[Exercise materials Boundary: Start]

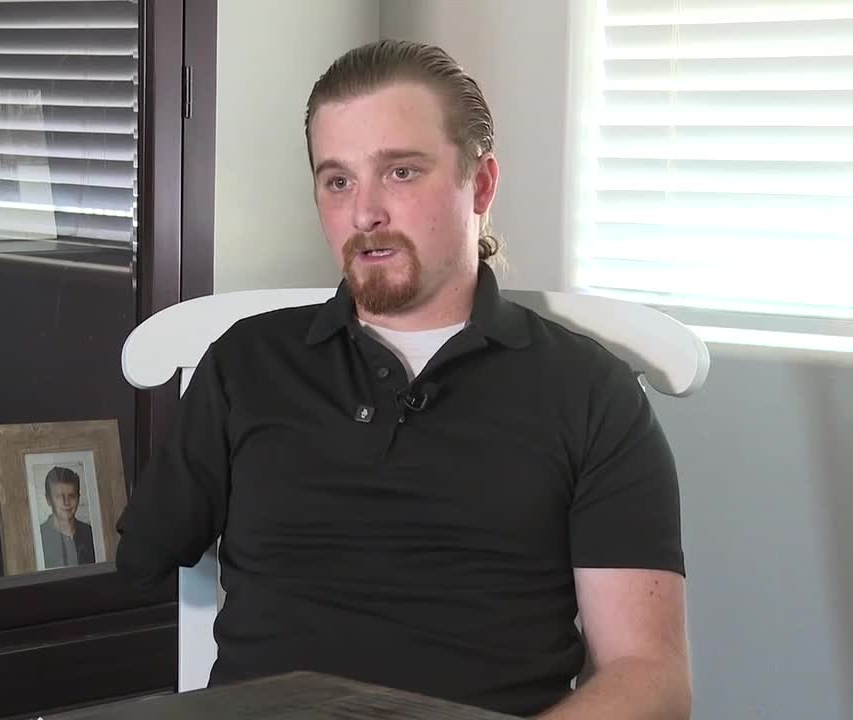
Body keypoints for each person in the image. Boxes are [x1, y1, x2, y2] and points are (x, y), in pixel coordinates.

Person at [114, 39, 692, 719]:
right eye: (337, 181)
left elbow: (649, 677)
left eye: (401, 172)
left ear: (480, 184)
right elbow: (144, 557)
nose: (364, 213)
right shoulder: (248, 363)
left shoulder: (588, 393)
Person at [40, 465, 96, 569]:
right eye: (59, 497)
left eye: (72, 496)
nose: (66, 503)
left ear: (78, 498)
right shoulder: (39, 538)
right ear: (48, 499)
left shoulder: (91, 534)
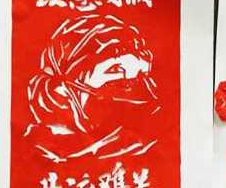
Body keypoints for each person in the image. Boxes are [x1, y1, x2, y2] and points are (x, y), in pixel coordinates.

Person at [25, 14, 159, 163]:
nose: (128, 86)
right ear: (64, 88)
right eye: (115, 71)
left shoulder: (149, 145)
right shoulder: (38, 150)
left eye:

[Exercise materials Boundary: End]
[Exercise materials Boundary: Start]

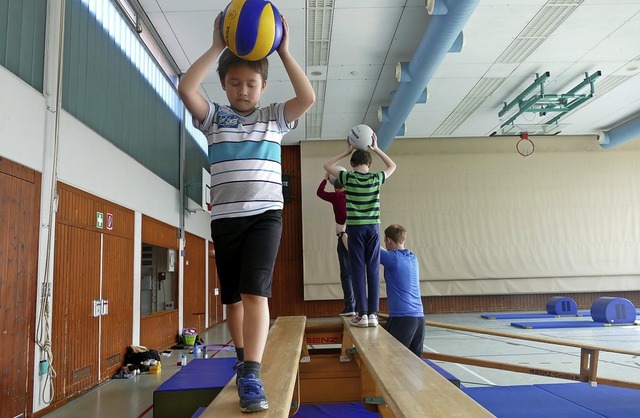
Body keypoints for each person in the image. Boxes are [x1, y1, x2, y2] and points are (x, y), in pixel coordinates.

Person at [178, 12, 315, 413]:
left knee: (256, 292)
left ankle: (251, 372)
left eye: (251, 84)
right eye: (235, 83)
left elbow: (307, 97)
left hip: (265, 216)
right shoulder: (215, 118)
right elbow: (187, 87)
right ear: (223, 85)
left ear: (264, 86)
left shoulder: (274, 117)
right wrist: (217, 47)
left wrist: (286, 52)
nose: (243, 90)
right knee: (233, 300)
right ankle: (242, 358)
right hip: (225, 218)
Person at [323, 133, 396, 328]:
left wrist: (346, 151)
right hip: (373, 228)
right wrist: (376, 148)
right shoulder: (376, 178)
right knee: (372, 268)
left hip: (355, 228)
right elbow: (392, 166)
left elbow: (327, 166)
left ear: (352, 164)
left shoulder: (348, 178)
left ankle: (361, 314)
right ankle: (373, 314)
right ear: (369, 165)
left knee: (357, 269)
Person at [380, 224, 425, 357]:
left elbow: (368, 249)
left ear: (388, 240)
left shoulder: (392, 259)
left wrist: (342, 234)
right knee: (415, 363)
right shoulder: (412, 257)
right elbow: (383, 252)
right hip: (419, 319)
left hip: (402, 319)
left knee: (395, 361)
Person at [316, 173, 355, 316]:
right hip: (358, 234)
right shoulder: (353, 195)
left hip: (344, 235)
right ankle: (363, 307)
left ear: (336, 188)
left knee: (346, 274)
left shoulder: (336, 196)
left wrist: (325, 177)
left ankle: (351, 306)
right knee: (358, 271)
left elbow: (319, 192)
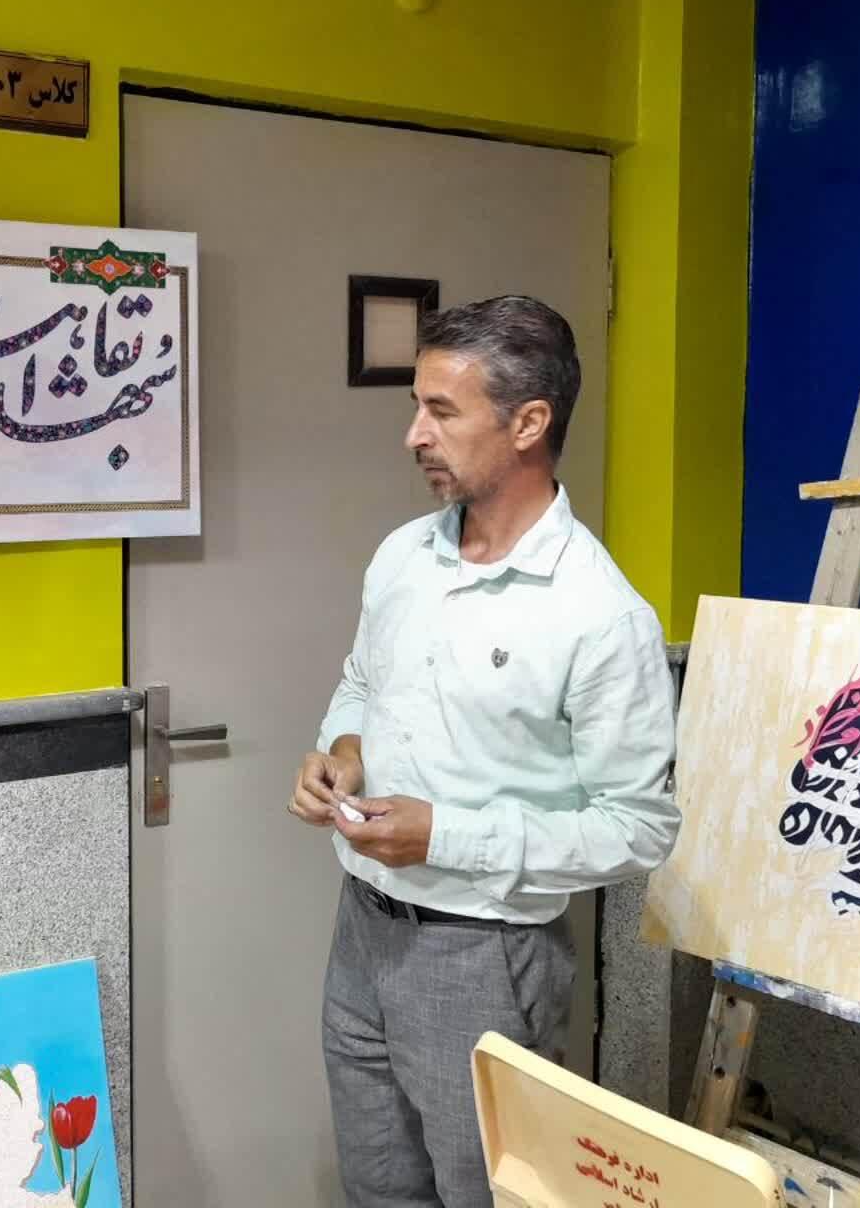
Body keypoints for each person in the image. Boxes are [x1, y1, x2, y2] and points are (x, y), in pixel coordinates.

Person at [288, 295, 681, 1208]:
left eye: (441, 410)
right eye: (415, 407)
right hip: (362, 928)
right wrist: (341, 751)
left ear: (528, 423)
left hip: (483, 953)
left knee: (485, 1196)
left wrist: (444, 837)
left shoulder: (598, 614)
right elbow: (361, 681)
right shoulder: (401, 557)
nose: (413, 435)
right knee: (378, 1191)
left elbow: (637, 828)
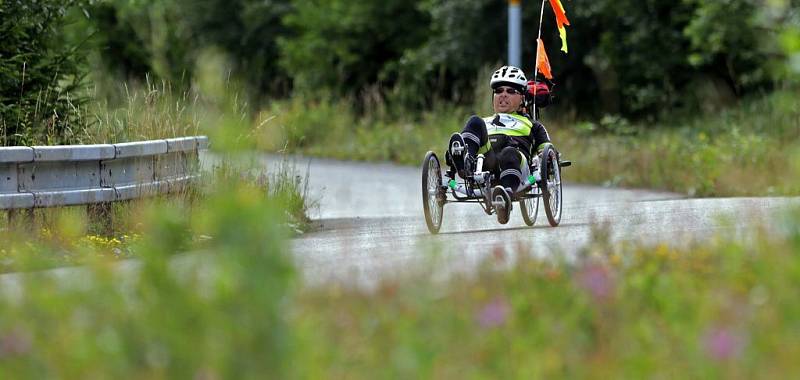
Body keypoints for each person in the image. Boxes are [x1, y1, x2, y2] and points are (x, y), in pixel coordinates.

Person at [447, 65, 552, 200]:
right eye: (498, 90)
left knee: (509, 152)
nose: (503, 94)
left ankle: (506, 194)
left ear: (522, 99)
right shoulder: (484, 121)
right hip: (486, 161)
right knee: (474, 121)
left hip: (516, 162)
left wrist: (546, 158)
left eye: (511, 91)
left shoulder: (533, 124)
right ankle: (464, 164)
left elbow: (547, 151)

[Exercise materials Boundary: End]

• [What you need to do] Among the entries above, find the line with "left shoulder: (392, 259)" and repeat exactly from there through the line with "left elbow: (637, 828)", leaving out the pictures.

• [Answer to this problem]
left shoulder: (392, 259)
left wrist: (342, 234)
right knee: (415, 363)
right shoulder: (412, 257)
right elbow: (383, 252)
right hip: (419, 319)
left hip: (402, 319)
left knee: (395, 361)
Person at [316, 173, 355, 316]:
right hip: (358, 234)
right shoulder: (353, 195)
left hip: (344, 235)
right ankle: (363, 307)
left ear: (336, 188)
left knee: (346, 274)
left shoulder: (336, 196)
left wrist: (325, 177)
left ankle: (351, 306)
right knee: (358, 271)
left elbow: (319, 192)
Body keypoints for each person in the image. Boxes are [x1, y1, x2, y2] and points are (x, y), in pixel coordinates.

Person at [288, 295, 681, 1208]:
left eye: (441, 410)
right eye: (415, 407)
right hip: (362, 928)
right wrist: (341, 751)
left ear: (528, 423)
left hip: (483, 953)
left knee: (485, 1196)
left wrist: (444, 837)
left shoulder: (598, 614)
right elbow: (361, 681)
right shoulder: (401, 557)
nose: (413, 435)
right knee: (378, 1191)
left elbow: (637, 828)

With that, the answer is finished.